The Dinosaur DNA Theory may or may not be true, but I am willing to listen to the idea that people who share blood via mosquitoes or other transfusion insects, may be getting more or less tiny shots of each other. Ever notice how people begin to look like their pets after a while? Could it be that they are sharing so much DNA from mosquitoes they’re actually related at this point? Laugh if you will, and hopefully you will, but this season I’ve given enough blood to the winged ones to have cloned more children than all of the Karcrashions were they to conceive after each sexual encounter.  Of course, the DNA could only produce clones, but hey! Look at the Karcrashions; they are either all cloned from the same parasitic DNA or they’re aliens, one or the other.

Another part of this theory rests in the idea that only female mosquitoes feed on blood (no, I’m not going there, thanks for asking) and the male feeds on tree nectar. Doubtless some of the DNA from both parties gets mixed up, and that would explain the lethargy of some Southerners; they have Oak Tree DNA. You might think that is a bit of a reach, and maybe it is, but at the same time, you have to wonder if some regions of the country have begun to have their own cultural DNA not from just banjo music, but from billions and billions of tiny transfusions. Alas! We are a porous people! It may be that we invented all the rich food we have created to slow down our blood and make it harder to withdraw. Damn, we might have also made ourselves more tasty. Let me get back to you on that one, please.

When I was a small child I used to pick the fleas off of our dogs, and having puny little child’s hands, I couldn’t kill the fleas once I caught them. Now, the dogs didn’t have that many fleas, but I was vigilant in my flea catching duties, so I carefully put the fleas in a decorative glass jug my mother kept on top the television. This went on, and I am being totally serious, for years. That was just what I did with all the fleas I ever caught as a child. I never really thought of the jug as anything but a Black Hole with no escape because the jug had a stopper.
So one day we had a family reunion and one of my female relatives really liked the jug and before I could say anything she unstopped it and started trying to figure out what was inside. She dumped the contents of the jug out, and like many parasites, fleas can live forever in a dormant state until some host comes along. It was a short lived and terrible reunion with various uncles and aunts and long lost cousins scratching themselves at the heel until they bled. I headed for the door when I saw the uncorking, and my mother, a wise woman who had known me all my life, secretly pondered how I came to be the cause of the Great Flea Infestation. 

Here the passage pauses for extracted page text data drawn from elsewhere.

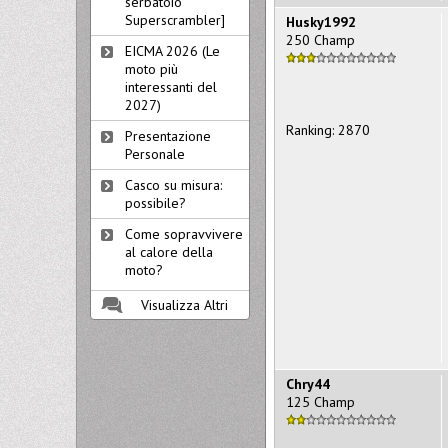
serbatoio
Superscrambler]
Husky1992
250 Champ
EICMA 2026 (Le
moto più
interessanti del
2027)
Ranking: 2870
Presentazione
Personale
Casco su misura:
possibile?
Come sopravvivere
al calore della
moto?
Visualizza Altri
Chry44
125 Champ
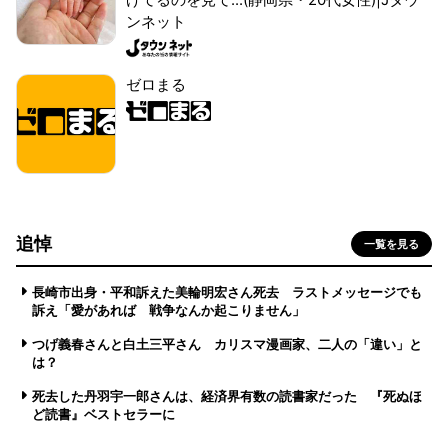
ンネット
ゼロまる
追悼
一覧を見る
長崎市出身・平和訴えた美輪明宏さん死去 ラストメッセージでも
訴え「愛があれば 戦争なんか起こりません」
つげ義春さんと白土三平さん カリスマ漫画家、二人の「違い」と
は？
死去した丹羽宇一郎さんは、経済界有数の読書家だった 『死ぬほ
ど読書』ベストセラーに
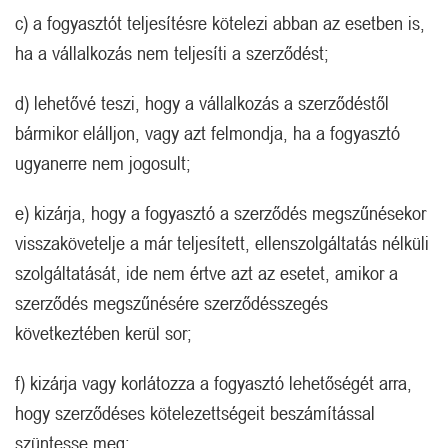
c) a fogyasztót teljesítésre kötelezi abban az esetben is,
ha a vállalkozás nem teljesíti a szerződést;
d) lehetővé teszi, hogy a vállalkozás a szerződéstől
bármikor elálljon, vagy azt felmondja, ha a fogyasztó
ugyanerre nem jogosult;
e) kizárja, hogy a fogyasztó a szerződés megszűnésekor
visszakövetelje a már teljesített, ellenszolgáltatás nélküli
szolgáltatását, ide nem értve azt az esetet, amikor a
szerződés megszűnésére szerződésszegés
következtében kerül sor;
f) kizárja vagy korlátozza a fogyasztó lehetőségét arra,
hogy szerződéses kötelezettségeit beszámítással
szüntesse meg;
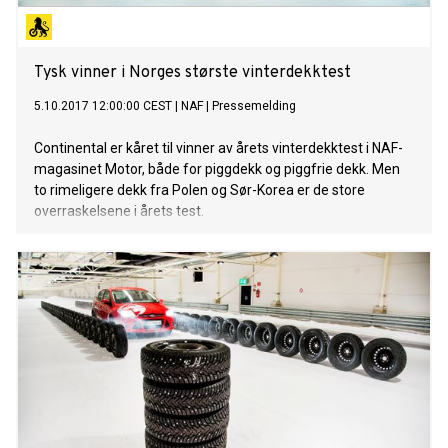
Tysk vinner i Norges største vinterdekktest
5.10.2017 12:00:00 CEST
|
NAF
|
Pressemelding
Continental er kåret til vinner av årets vinterdekktest i NAF-
magasinet Motor, både for piggdekk og piggfrie dekk. Men
to rimeligere dekk fra Polen og Sør-Korea er de store
overraskelsene i årets test.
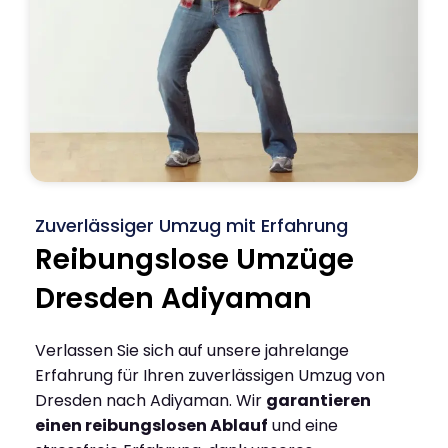
Zuverlässiger Umzug mit Erfahrung
Reibungslose Umzüge
Dresden Adiyaman
Verlassen Sie sich auf unsere jahrelange
Erfahrung für Ihren zuverlässigen Umzug von
Dresden nach Adiyaman. Wir
garantieren
einen reibungslosen Ablauf
und eine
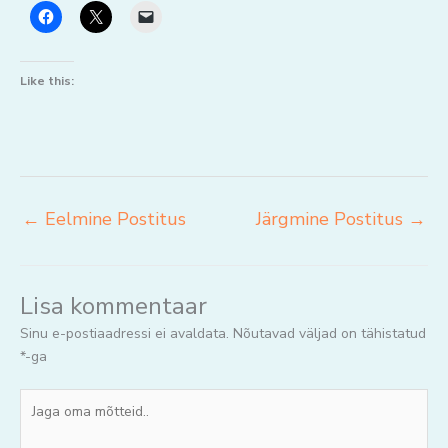
Like this:
←
Eelmine Postitus
Järgmine Postitus
→
Lisa kommentaar
Sinu e-postiaadressi ei avaldata.
Nõutavad väljad on tähistatud
*
-ga
Jaga
oma
mõtteid..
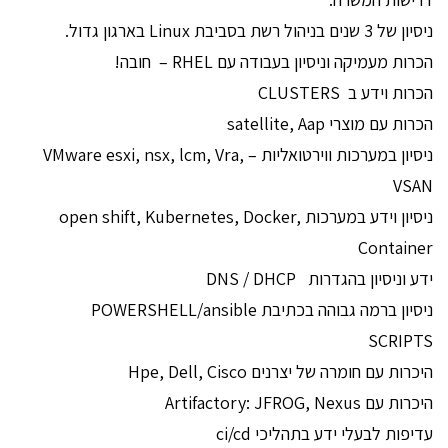
ניסיון של 3 שנים בניהול רשת בסביבת Linux בארגון גדול.
הכרות מעמיקה וניסיון בעבודה עם RHEL – חובה!
הכרות וידע ב CLUSTERS
הכרות עם מוצרי satellite, Aap
ניסיון במערכות ווירטואליות – VMware esxi, nsx, lcm, Vra,
VSAN
ניסיון וידע במערכות open shift, Kubernetes, Docker,
Container
ידע וניסיון בהגדרות DNS / DHCP
ניסיון ברמה גבוהה בכתיבת POWERSHELL/ansible
SCRIPTS
היכרות עם חומרה של יצרנים Hpe, Dell, Cisco
היכרות עם Artifactory: JFROG, Nexus
עדיפות לבעלי ידע בתהליכי ci/cd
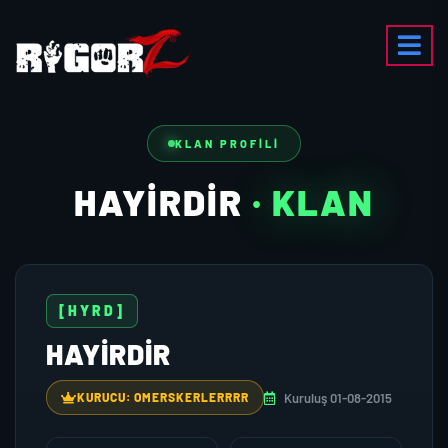
KLAN PROFILI
HAYIRDIR
· KLAN
[HYRD]
HAYIRDIR
Kuruluş 01-08-2015
KURUCU: OMERSKERLERRRR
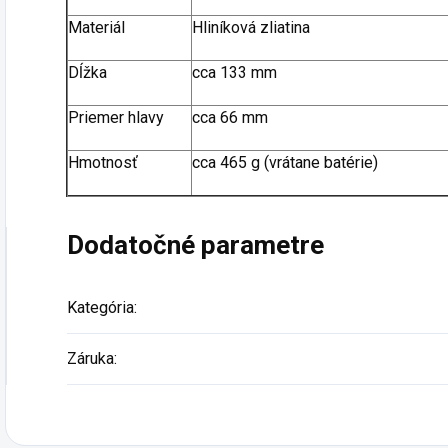
Materiál
Hliníková zliatina
Dĺžka
cca 133 mm
Priemer hlavy
cca 66 mm
Hmotnosť
cca 465 g (vrátane batérie)
Dodatočné parametre
Kategória
:
Záruka
:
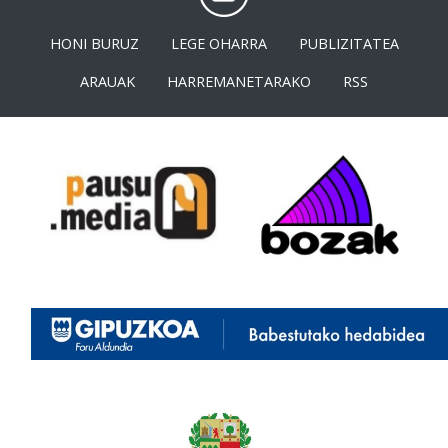
HONI BURUZ
LEGE OHARRA
PUBLIZITATEA
ARAUAK
HARREMANETARAKO
RSS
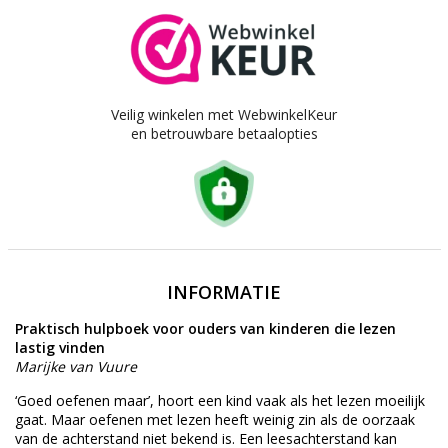
Veilig winkelen met WebwinkelKeur
en betrouwbare betaalopties
INFORMATIE
Praktisch hulpboek voor ouders van kinderen die lezen
lastig vinden
Marijke van Vuure
‘Goed oefenen maar’, hoort een kind vaak als het lezen moeilijk
gaat. Maar oefenen met lezen heeft weinig zin als de oorzaak
van de achterstand niet bekend is. Een leesachterstand kan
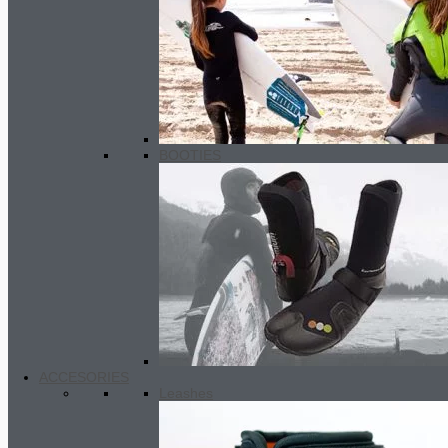
BOOTIES
Autres
Car seat cover
Les housses de siège
Gara
sont conçues pour protéger les sièges de
véhicule de l’eau, de la saleté et du sable. La housse Gara pour sièg
est conçue pour s’adapter à tous les sièges modernes équipés d’appu
Fabriquée en néoprène durable, antidérapant, résistant à l’eau d’une
épaisseur de 4 mm. La housse de siège peut être installée en quelq
ACCESORIES
secondes et offre une couche protectrice confortable.
Leashes
Caractéristiques :
Ajustement universel, dossier antidérapant, résistant à l’eau, conforta
noir.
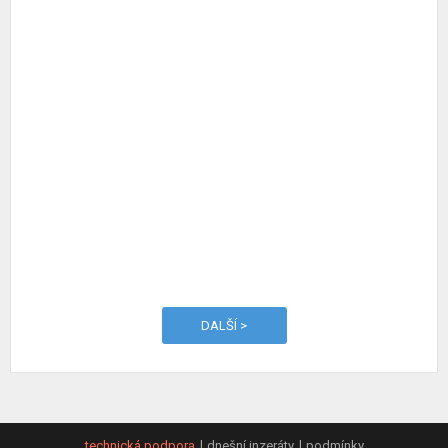
DALŠÍ >
technická podpora
dnešní inzeráty
podmínky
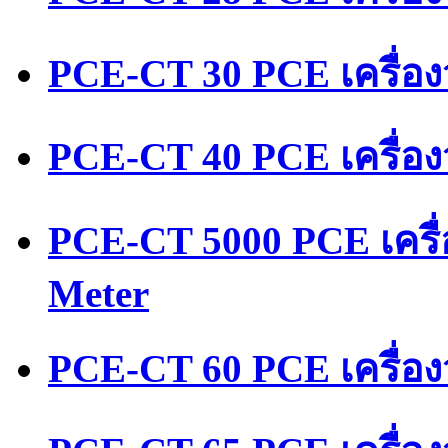
PCE-CT 30 PCE เครื่อ
PCE-CT 40 PCE เครื่อ
PCE-CT 5000 PCE เครื
Meter
PCE-CT 60 PCE เครื่อ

In the end, I feel like there are more mosquitoes now than when I was growing up. Maybe we just got used to them because we were always outside back then. Or maybe this is nature’s way of keeping the DNA alive of all the animals that aren’t here anymore. We’ve drained so much from nature the mosquitoes might be the last chance for some strains of DNA to carry on.

Odd, this writing of mine, isn’t it? The lack of blood will do that to a man.

Take Care,


  1. Bwahahahahahahahahahahahahahahahahaha!!!!

    May I remind you, Sir, that Alaska and Northern Maine, have 'skeeters more like KC-135 Stratotankers.

    1. Now that is a big blood sucker.

      I can never understand why the colder places have them but they say there are places in Russia they are feared more than the cold.

  2. I think that Chicago DNA gets swapped via bed bugs...

  3. Oh, and what's this stuff about Oak Tree DNA. True Southerners are part Pine Tree, not Oak...

    1. I live among the Oaks here.

      Yes, most people have pines, but I have Oaks. As do many other folk.

    2. Actually Richard, the state tree of GA is the Live Oak :) And one of the biggest, most beautiful Live Oaks is found in Waycross GA:

      My grandmother lived there at the nursing home and she and I used to enjoy sitting there under it when I went to visit.